Record set =>
== Segment start ==

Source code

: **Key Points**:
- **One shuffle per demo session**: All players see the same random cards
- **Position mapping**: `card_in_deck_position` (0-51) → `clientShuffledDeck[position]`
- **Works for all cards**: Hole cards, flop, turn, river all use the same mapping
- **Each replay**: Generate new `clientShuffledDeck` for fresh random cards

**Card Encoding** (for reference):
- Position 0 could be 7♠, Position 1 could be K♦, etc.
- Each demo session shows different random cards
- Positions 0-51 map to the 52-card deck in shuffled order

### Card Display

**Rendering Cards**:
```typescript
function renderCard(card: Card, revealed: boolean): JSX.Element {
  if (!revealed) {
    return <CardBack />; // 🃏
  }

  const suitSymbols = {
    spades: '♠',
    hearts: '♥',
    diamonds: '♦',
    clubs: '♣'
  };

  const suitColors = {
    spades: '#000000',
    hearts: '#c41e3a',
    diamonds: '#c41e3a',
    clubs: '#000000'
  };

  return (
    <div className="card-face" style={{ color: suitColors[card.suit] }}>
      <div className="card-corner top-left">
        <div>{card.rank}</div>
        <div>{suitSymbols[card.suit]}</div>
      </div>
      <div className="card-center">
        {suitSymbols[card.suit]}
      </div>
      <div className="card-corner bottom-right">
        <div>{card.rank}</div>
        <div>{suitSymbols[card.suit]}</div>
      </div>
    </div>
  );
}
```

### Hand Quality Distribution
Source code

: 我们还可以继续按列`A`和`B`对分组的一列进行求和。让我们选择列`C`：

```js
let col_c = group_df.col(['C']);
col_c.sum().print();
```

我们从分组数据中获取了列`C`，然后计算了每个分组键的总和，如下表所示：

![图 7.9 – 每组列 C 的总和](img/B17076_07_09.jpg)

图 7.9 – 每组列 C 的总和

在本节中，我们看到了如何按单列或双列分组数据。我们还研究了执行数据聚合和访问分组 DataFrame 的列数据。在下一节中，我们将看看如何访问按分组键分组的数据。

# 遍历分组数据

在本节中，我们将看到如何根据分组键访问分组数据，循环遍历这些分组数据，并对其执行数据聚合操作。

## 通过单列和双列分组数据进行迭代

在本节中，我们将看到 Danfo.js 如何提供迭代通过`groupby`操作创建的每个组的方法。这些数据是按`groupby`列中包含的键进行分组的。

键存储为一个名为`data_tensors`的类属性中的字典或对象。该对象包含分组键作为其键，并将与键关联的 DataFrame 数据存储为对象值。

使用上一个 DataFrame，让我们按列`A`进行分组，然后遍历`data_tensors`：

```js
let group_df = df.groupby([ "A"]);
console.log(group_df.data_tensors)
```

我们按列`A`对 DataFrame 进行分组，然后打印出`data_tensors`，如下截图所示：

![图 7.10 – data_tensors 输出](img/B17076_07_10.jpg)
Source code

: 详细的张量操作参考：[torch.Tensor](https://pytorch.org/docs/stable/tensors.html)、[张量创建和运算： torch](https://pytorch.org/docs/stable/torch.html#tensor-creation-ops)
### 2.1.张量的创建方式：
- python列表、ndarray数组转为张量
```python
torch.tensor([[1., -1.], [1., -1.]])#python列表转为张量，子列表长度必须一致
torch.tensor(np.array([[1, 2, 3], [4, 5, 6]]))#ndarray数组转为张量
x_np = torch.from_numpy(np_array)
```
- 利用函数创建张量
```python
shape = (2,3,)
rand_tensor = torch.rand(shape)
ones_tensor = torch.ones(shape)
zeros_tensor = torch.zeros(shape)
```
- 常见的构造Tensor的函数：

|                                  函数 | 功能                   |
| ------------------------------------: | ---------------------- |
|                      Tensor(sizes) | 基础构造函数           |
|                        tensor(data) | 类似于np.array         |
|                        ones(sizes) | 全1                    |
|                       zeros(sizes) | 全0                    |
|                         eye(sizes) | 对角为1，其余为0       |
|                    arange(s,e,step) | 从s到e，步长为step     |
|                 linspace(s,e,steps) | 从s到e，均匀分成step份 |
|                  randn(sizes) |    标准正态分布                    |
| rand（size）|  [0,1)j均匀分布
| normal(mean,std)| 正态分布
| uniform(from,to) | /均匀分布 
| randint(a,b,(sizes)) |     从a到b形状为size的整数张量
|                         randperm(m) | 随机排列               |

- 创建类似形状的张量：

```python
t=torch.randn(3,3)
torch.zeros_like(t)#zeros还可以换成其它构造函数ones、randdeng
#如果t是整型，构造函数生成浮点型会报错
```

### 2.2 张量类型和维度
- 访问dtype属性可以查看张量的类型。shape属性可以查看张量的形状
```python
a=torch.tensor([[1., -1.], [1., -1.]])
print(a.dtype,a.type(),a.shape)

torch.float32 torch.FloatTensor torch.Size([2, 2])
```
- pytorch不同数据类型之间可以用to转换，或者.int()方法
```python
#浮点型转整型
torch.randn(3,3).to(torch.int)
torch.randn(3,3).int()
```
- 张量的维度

== Segment end ==

Work required => The lines above, from the first through the one containing "### Card Display", must be restated word for word, with nothing added.

Response area =>
Source code

: **Key Points**:
- **One shuffle per demo session**: All players see the same random cards
- **Position mapping**: `card_in_deck_position` (0-51) → `clientShuffledDeck[position]`
- **Works for all cards**: Hole cards, flop, turn, river all use the same mapping
- **Each replay**: Generate new `clientShuffledDeck` for fresh random cards

**Card Encoding** (for reference):
- Position 0 could be 7♠, Position 1 could be K♦, etc.
- Each demo session shows different random cards
- Positions 0-51 map to the 52-card deck in shuffled order

### Card Display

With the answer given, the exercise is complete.